* START Source extract *

But with the first rdpmc commented out, running under perf stat -e instructions (not :u) gives arbitrary values as the starting value of the counter isn't fixed. So we're just taking (some arbitrary starting point + 26) mod 256 as the exit status.

But note that RDPMC is not a serializing instruction, and can execute out of order. In general you maybe need lfence, or (as John McCalpin suggests in the thread you linked) giving ECX a false dependency on the results of instructions you care about. e.g. and ecx, 0 / or ecx, 1<<30 works, because unlike xor-zeroing, and ecx,0 is not dependency-breaking.

Nothing weird happens in this program because the front-end is the only bottleneck, so all the instructions execute basically as soon as they're issued. Also, the rdpmc is right after the loop, so probably a branch mispredict of the loop-exit branch prevents it from being issued into the OoO back-end before the loop finishes.

PS for future readers: one way to enable user-space RDPMC on Linux without any custom modules beyond what perf requires is documented in perf_event_open(2):

echo 2 | sudo tee /sys/devices/cpu/rdpmc    # enable RDPMC always, not just when a perf event is open

Circumnutate answered 17/5, 2019 at 21:36 Comment(14)

* END Source extract *
* START Material *

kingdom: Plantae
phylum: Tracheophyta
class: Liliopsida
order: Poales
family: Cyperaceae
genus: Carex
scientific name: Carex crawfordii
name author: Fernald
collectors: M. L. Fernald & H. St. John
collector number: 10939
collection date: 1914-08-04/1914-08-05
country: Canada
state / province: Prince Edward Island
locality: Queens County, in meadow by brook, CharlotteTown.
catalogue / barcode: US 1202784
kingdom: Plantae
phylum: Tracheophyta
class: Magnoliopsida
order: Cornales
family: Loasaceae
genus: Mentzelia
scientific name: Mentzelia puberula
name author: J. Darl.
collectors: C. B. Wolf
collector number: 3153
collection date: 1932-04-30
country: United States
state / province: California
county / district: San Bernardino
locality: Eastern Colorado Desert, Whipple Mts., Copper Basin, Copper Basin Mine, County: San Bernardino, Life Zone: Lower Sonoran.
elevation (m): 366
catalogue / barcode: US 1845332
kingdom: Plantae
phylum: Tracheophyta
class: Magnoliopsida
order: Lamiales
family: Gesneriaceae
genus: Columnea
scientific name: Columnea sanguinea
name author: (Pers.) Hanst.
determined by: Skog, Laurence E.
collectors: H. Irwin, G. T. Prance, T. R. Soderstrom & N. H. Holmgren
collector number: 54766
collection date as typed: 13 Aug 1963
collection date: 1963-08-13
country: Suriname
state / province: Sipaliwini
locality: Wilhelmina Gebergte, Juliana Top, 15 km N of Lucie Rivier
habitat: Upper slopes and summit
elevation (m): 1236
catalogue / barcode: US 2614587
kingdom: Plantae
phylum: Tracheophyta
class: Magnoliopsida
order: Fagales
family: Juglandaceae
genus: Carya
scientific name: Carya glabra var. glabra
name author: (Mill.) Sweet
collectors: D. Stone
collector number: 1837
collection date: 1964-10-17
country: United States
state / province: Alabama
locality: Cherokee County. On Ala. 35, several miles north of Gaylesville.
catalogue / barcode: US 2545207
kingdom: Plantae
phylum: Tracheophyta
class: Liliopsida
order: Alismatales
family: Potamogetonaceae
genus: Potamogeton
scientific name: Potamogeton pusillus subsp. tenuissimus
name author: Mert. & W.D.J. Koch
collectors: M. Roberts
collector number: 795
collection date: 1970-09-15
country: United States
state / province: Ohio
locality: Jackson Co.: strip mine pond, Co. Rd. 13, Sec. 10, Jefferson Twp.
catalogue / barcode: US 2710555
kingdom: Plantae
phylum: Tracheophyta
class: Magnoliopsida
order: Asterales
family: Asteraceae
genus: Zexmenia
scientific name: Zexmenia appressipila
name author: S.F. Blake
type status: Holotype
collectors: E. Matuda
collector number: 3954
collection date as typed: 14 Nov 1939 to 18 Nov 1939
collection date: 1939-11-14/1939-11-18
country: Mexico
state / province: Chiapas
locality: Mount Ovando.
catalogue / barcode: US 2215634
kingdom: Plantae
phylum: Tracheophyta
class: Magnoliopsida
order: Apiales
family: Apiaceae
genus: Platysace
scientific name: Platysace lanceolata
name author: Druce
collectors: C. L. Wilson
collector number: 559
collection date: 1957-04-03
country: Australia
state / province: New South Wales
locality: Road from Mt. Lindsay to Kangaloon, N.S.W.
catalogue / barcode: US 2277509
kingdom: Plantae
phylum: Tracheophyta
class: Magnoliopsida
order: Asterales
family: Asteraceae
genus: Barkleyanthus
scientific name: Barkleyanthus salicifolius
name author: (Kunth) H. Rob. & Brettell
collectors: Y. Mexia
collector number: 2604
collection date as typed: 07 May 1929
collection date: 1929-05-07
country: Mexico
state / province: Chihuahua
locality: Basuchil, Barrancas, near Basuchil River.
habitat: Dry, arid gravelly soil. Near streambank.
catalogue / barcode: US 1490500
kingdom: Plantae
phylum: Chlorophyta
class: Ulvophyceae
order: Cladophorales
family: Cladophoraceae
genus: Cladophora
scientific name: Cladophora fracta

* END Material *

### Directions:
1 > In one to three sentences, explain why the RDPMC answer says that `and ecx, 0` followed by `or ecx, 1<<30` works for giving ECX a false dependency.
2 > Answer each question from the RDPMC answer:
(a) With the first rdpmc commented out, what value becomes the exit status?
(b) To which path does the echo command write the value 2?
(c) Where is the rdpmc placed relative to the loop?
3 > Retype the RDPMC answer from "But with the" up to and including "is not dependency-breaking.".
The entries have no connection to the RDPMC answer.

### Results in order:
1 > It works because `and ecx, 0`, unlike xor-zeroing, does not break dependencies. ECX therefore still depends on the results of earlier instructions, which stops RDPMC from reading the counter before those instructions finish.

2 >
(a) (some arbitrary starting point + 26) mod 256
(b) /sys/devices/cpu/rdpmc
(c) Right after the loop

3 >
But with the first rdpmc commented out, running under perf stat -e instructions (not :u) gives arbitrary values as the starting value of the counter isn't fixed. So we're just taking (some arbitrary starting point + 26) mod 256 as the exit status.

But note that RDPMC is not a serializing instruction, and can execute out of order. In general you maybe need lfence, or (as John McCalpin suggests in the thread you linked) giving ECX a false dependency on the results of instructions you care about. e.g. and ecx, 0 / or ecx, 1<<30 works, because unlike xor-zeroing, and ecx,0 is not dependency-breaking.